Smokers Attitudes Towards Vaping

Posted 10th November 2014 by Dave Cross
Two years ago things were looking good: no tabloid stories of exploding chargers, cigalikes were becoming widely available and the WHO had yet to stick its oar in. Smokers were largely in favour of electronic cigarettes, how has this position changed?

In 2012, a survey of 973 smokers in Prague found 86% had heard of e-cigs, 26% had tried them and 7% were using them regularly. Satisfaction ratings were ‘as expected’ or ‘better than expected’ for over half of those questioned. Expectations were high and the UK was about to see a doubling in electronic cigarette use.

With a reported downturn in vaping sales in many countries, what is the current prevailing attitude of smokers towards vaping?

The answer isn’t positive, according to Health News: “Smokers were generally negative in their reaction towards e-cigarettes, possibly due to the widely documented uncertainties about safety and effectiveness.”

Researchers from the University of Liverpool have been looking at 320 smokers accessing the cessation service on Merseyside. The research sought to examine what the smokers thought of electronic cigarettes and if they preferred to use them instead of traditional NRT products.

51.3% admitted to having used a vaping device while 45.5% considered themselves to be current users.

Smokers appear undecided towards e-cigarettes, possibly due to the widely documented uncertainties about safety and effectiveness in helping smokers to successfully break their addiction. Some also viewed using e-cigarettes as an extension of smoking and perceived them as an inferior tool for helping to quit smoking.

Frances Sherratt, lead author from the University of Liverpool, said: “Our results show that electronic cigarettes are commonly used by smokers wanting to quit and seek help through the Stop Smoking Services. Many smokers also viewed e-cigarettes negatively or indifferently as a way to stop smoking. This study highlights the need for better education regarding e-cigarettes, to enable smokers to make balanced, informed smoking cessation treatment decisions to help them quit.

Some participants demonstrated that they were misinformed of or misunderstood the risks associated with e-cigarettes.

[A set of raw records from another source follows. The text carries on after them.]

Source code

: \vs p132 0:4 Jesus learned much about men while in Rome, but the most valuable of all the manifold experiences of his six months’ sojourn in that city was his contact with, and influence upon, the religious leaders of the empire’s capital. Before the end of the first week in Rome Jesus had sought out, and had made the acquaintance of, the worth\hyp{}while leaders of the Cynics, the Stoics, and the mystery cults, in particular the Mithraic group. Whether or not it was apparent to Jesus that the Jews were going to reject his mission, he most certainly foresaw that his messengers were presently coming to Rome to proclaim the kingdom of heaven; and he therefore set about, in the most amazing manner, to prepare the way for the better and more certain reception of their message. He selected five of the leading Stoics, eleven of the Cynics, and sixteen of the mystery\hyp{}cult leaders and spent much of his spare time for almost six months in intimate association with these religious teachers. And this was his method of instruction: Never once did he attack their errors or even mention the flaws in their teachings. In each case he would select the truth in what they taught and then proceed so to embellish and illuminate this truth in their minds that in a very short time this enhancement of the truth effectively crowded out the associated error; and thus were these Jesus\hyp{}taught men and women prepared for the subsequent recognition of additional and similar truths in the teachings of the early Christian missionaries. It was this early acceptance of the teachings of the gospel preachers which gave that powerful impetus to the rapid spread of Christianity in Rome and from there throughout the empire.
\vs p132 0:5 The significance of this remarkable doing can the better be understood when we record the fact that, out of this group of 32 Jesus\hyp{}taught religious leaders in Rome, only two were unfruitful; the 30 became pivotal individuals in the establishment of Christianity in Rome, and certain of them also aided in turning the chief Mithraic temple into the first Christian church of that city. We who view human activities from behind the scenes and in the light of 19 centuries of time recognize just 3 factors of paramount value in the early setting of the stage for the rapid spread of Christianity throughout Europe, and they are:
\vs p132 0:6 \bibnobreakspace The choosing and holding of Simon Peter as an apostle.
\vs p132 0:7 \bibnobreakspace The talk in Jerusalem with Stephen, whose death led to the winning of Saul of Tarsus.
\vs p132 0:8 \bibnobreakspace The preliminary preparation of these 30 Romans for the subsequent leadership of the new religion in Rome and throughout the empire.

Paula Chadwick, chief executive of Roy Castle Lung Cancer Foundation who helped fund the research, said: “Lingering issues around their safety and long-term health impact also continue to affect public opinion.”

Dr Karen Kennedy, Director of the National Cancer Research Institute, said: “This research provides an interesting insight into how many, and why, smokers use e-cigarettes. Tobacco is the single biggest cause of preventable cancer deaths, so understanding how smokers can be better helped in breaking the addiction is extremely valuable in reducing cancer deaths.

"This study highlights the need for better education regarding e-cigarettes, to enable smokers to make balanced, informed smoking cessation treatment decisions to help them quit," added Frances.